La Bête humaine
La Bête humaine (paragraphe n°1647)
Chapitre X
Tout de suite, Misard, pour se débarrasser de Flore, l'envoya déclarer le décès à Doinville. Elle ne pouvait pas être de retour avant onze heures, il avait deux heures devant lui. Tranquillement, il se coupa d'abord un morceau de pain, car il se sentait le ventre vide, n'ayant pas dîné, à cause de cette agonie qui n'en finissait plus. Et il mangeait debout, allant et venant, rangeant les choses. Des quintes de toux l'arrêtaient, plié en deux, à moitié mort lui-même, si maigre, si chétif, avec ses yeux ternes et ses cheveux décolorés, qu'il ne paraissait pas devoir jouir longtemps de sa victoire. N'importe, il l'avait mangée, cette gaillarde, cette grande et belle femme, comme l'insecte mange le chêne ; elle était sur le dos, finie, réduite à rien, et lui durait encore. Mais une idée lefit s'agenouiller, afin de prendre sous le lit une terrine, où se trouvait un reste d'eau de son, préparée pour un lavement : depuis qu'elle se doutait du coup, ce n'était plus dans le sel, c'était dans ses lavements qu'il mettait de la mort aux rats ; et, trop bête, ne se méfiant pas de ce côté-là, elle l'avait avalée tout de même, pour de bon cette fois-ci.

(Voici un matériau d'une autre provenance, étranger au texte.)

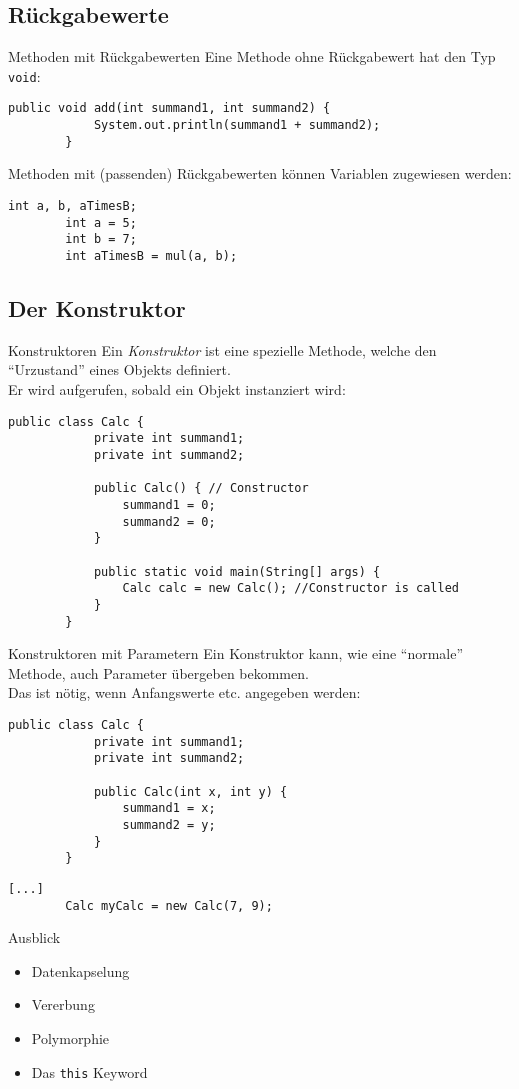 \subsection{Rückgabewerte}
\begin{frame}[fragile]{Methoden mit Rückgabewerten}
	Eine Methode ohne Rückgabewert hat den Typ \texttt{void}:
	\begin{lstlisting}[gobble=8]
        public void add(int summand1, int summand2) {
            System.out.println(summand1 + summand2);
        }
	\end{lstlisting}
    Methoden mit (passenden) Rückgabewerten können Variablen zugewiesen werden:
    \begin{lstlisting}[gobble=8]
        int a, b, aTimesB;
        int a = 5;
        int b = 7; 
        int aTimesB = mul(a, b);
    \end{lstlisting}
\end{frame}

\subsection{Der Konstruktor}
\begin{frame}[fragile]{Konstruktoren}
    Ein \textit{Konstruktor} ist eine spezielle Methode, welche den \enquote{Urzustand} eines Objekts definiert.\\
    Er wird aufgerufen, sobald ein Objekt instanziert wird:
    \begin{lstlisting}[gobble=8]
        public class Calc {
            private int summand1;
            private int summand2;
        
            public Calc() { // Constructor
                summand1 = 0;
                summand2 = 0;
            }    

            public static void main(String[] args) {
                Calc calc = new Calc(); //Constructor is called
            }
        }
	\end{lstlisting}
\end{frame}

\begin{frame}[fragile]{Konstruktoren mit Parametern}
    Ein Konstruktor kann, wie eine \enquote{normale} Methode, auch Parameter übergeben bekommen. \\
    Das ist nötig, wenn Anfangswerte etc. angegeben werden:
    \begin{lstlisting}[gobble=8]
        public class Calc {
            private int summand1;
            private int summand2;
        
            public Calc(int x, int y) {
                summand1 = x;
                summand2 = y;
            }
        }
	\end{lstlisting}
    \begin{lstlisting}[gobble=8]
	    [...]
	    Calc myCalc = new Calc(7, 9);
	\end{lstlisting} 
\end{frame}

\begin{frame}{Ausblick}
    \begin{itemize}
        \item Datenkapselung
        \item Vererbung
        \item Polymorphie
        \item Das \texttt{this} Keyword
    \end{itemize}
\end{frame}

Dès qu'il eut vidé la terrine dehors, il rentra, lava avec une éponge le carreau de la chambre, souillé de taches. Aussi pourquoi s'était-elle obstinée ? Elle avait voulu faire la maligne, tant pis ! Lorsque, dans un ménage, on joue à qui enterrera l'autre, sans mettre le monde dans la dispute, on ouvre l'œil. Il en était fier, il en ricanait comme d'une bonne histoire, de la drogue avalée si innocemment par en bas, quand elle surveillait avec tant de soin tout ce qui entrait par en haut. A ce moment, un express qui passa, enveloppa la maison basse d'un tel souffle de tempête, que, malgré l'habitude, il se tourna vers la fenêtre, en tressaillant. Ah ! oui, ce continuel flot, ce monde venu de partout, qui ne savait rien de ce qu'il écrasait en route, qui s'en moquait, tant il était pressé d'aller au diable ! Et, derrière le train, dans le lourd silence, il rencontra les yeux grands ouverts de la morte, dont les prunelles fixes semblaient suivre chacun de ses mouvements, pendant que le coin retroussé des lèvres riait.